Insurance companies and state insurance commissioners have been vocal in their opposition to such state bills. If such bills are passed, we can expect to see legal challenges from insurance companies including challenges under the Contracts Clause of the US constitution which restricts the power of States to disrupt contractual arrangements by providing “no state shall pass any Law impairing the Obligation of Contracts.” On the other hand, the U.S. Supreme Court ruled in U.S. Tr. Co. of N.Y. v. New Jersey that “States must possess broad power to adopt general regulatory measures without being concerned that private contracts will be impaired, or even destroyed, as a result.”

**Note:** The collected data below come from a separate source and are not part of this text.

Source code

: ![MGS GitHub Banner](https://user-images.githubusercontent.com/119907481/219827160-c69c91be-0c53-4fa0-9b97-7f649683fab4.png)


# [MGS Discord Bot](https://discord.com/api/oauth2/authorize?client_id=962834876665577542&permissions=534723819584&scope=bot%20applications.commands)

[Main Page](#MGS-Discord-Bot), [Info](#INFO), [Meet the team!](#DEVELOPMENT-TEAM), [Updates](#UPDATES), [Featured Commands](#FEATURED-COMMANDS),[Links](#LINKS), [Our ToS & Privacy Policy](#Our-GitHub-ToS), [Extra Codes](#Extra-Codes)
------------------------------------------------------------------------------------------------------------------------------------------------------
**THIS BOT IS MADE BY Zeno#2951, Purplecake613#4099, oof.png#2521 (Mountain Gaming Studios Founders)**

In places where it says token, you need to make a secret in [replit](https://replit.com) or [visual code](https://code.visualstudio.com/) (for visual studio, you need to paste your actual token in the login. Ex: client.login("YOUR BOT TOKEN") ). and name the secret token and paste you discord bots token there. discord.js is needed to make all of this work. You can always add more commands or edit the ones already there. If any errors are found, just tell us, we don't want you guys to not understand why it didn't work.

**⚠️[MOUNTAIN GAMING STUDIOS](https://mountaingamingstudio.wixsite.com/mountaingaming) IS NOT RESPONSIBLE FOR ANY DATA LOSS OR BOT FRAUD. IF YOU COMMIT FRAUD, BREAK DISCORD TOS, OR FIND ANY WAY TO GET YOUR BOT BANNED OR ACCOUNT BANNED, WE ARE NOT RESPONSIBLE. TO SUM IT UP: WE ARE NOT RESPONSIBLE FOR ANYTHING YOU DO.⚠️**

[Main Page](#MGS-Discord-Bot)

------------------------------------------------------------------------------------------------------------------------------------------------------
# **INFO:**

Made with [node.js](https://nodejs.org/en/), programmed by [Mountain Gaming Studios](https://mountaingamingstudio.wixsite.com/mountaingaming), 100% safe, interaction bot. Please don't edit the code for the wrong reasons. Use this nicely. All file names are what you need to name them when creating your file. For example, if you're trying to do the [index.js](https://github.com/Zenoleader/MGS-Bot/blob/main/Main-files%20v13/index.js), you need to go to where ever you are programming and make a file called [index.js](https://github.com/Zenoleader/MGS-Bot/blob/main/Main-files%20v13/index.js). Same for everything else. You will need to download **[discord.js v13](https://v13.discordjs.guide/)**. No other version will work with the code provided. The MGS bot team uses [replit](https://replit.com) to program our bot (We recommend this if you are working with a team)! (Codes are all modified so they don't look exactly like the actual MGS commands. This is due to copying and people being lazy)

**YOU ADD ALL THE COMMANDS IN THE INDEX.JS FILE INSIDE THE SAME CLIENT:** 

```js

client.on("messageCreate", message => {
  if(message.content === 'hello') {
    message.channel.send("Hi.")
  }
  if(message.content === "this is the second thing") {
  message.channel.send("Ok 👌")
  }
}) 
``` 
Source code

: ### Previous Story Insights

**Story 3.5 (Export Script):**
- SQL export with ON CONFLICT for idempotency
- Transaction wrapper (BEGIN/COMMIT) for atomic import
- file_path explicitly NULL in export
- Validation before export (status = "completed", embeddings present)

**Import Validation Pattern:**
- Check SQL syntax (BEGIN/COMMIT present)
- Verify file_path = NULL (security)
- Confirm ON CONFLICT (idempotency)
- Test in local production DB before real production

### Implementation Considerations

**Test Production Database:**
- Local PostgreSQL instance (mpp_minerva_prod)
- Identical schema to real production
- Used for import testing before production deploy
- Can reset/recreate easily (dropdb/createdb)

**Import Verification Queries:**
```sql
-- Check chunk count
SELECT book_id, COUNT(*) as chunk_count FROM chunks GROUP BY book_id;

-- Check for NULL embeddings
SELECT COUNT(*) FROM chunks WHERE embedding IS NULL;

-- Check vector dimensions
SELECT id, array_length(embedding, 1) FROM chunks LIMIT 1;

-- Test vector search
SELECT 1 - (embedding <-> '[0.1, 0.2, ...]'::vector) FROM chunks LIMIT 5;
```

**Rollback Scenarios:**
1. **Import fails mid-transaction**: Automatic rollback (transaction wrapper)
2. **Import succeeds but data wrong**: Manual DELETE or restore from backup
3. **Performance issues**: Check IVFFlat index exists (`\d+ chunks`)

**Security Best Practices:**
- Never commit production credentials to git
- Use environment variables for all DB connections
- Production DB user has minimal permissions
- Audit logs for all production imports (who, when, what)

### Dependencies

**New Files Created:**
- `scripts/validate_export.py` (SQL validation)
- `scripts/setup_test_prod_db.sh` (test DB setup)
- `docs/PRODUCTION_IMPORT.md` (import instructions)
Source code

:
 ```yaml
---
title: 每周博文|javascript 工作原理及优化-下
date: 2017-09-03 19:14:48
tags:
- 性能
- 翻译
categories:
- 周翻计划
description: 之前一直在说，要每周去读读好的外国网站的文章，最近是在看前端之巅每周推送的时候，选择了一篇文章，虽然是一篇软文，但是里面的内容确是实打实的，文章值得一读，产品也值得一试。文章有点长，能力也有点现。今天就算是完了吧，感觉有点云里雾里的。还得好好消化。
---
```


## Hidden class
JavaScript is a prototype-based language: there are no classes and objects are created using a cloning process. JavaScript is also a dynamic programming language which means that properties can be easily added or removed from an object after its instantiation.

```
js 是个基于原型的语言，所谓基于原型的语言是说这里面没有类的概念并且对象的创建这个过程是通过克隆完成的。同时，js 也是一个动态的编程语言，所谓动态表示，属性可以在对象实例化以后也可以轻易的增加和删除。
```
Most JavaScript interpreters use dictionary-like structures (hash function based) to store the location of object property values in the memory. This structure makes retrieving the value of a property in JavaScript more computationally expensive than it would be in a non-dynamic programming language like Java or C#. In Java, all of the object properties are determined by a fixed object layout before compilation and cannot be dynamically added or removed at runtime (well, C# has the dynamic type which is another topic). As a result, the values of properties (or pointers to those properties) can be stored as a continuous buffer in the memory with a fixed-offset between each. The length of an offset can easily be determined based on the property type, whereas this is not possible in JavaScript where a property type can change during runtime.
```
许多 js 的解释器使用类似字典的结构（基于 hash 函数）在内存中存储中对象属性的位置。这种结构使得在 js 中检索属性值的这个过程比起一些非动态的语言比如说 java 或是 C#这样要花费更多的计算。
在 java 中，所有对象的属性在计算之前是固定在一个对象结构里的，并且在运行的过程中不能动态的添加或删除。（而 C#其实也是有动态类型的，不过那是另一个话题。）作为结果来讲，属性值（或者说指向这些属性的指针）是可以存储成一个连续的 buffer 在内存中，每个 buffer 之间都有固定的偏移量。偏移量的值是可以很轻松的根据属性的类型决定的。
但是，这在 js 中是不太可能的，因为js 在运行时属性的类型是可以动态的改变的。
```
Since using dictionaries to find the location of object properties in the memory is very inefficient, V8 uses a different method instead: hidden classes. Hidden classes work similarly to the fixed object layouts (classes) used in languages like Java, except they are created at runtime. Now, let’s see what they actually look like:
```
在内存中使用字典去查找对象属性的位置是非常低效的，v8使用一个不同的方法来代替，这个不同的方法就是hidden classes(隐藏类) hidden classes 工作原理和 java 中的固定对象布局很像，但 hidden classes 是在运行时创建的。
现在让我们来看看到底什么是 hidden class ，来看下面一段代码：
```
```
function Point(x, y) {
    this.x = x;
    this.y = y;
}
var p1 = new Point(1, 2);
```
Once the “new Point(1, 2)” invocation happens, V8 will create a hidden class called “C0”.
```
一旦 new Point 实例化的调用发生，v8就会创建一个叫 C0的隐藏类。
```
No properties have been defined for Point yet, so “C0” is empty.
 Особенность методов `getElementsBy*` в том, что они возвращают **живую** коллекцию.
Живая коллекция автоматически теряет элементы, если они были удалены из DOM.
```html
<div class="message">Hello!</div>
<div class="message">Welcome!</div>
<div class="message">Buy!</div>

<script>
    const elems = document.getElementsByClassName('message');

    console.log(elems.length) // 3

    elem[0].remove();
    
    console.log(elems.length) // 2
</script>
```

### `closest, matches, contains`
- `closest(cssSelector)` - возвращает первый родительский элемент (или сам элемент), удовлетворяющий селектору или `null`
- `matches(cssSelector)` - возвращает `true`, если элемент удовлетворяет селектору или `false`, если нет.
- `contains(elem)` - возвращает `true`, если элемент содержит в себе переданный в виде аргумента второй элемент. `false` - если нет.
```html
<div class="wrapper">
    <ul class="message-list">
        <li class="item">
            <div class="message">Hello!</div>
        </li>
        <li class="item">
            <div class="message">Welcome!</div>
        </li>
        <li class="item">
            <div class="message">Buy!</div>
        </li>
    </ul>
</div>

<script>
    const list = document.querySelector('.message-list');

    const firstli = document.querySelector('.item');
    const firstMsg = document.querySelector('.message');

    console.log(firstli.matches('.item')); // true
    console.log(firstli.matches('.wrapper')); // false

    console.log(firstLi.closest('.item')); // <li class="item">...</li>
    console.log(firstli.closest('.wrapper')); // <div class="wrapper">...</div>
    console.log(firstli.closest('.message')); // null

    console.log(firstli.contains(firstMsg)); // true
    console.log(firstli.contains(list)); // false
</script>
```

We cannot predict whether the currently proposed bills will pass into law, and if they do whether they can withstand legal challenges. Clearly there is legal uncertainty with respect to Business Interruption insurance coverage in connection with COVID-19 and such uncertainty may continue over the next few months. Generally speaking, however, insurance policies require the insured to file claims within a certain period of time. Therefore, an insured business should consider conducting a thorough review and analysis of the actual policy terms (again, not the summary terms but the actual policy terms) with professional advisors. Whether the insured had a specific occurrence of COVID-19 at the insured premises, or if the insured suffered a loss due to emergency declarations of closure, your professional advisors may recommend providing notice to the insurance company and commencing the claim process. Even if the claim is denied, the insured is on record of making a timely claim. That not only preserves the right to argue with the insurance company if the business feels the claim has been wrongly denied, but also preserves the right if future legislative changes act to legislatively amend the policy terms to provide coverage.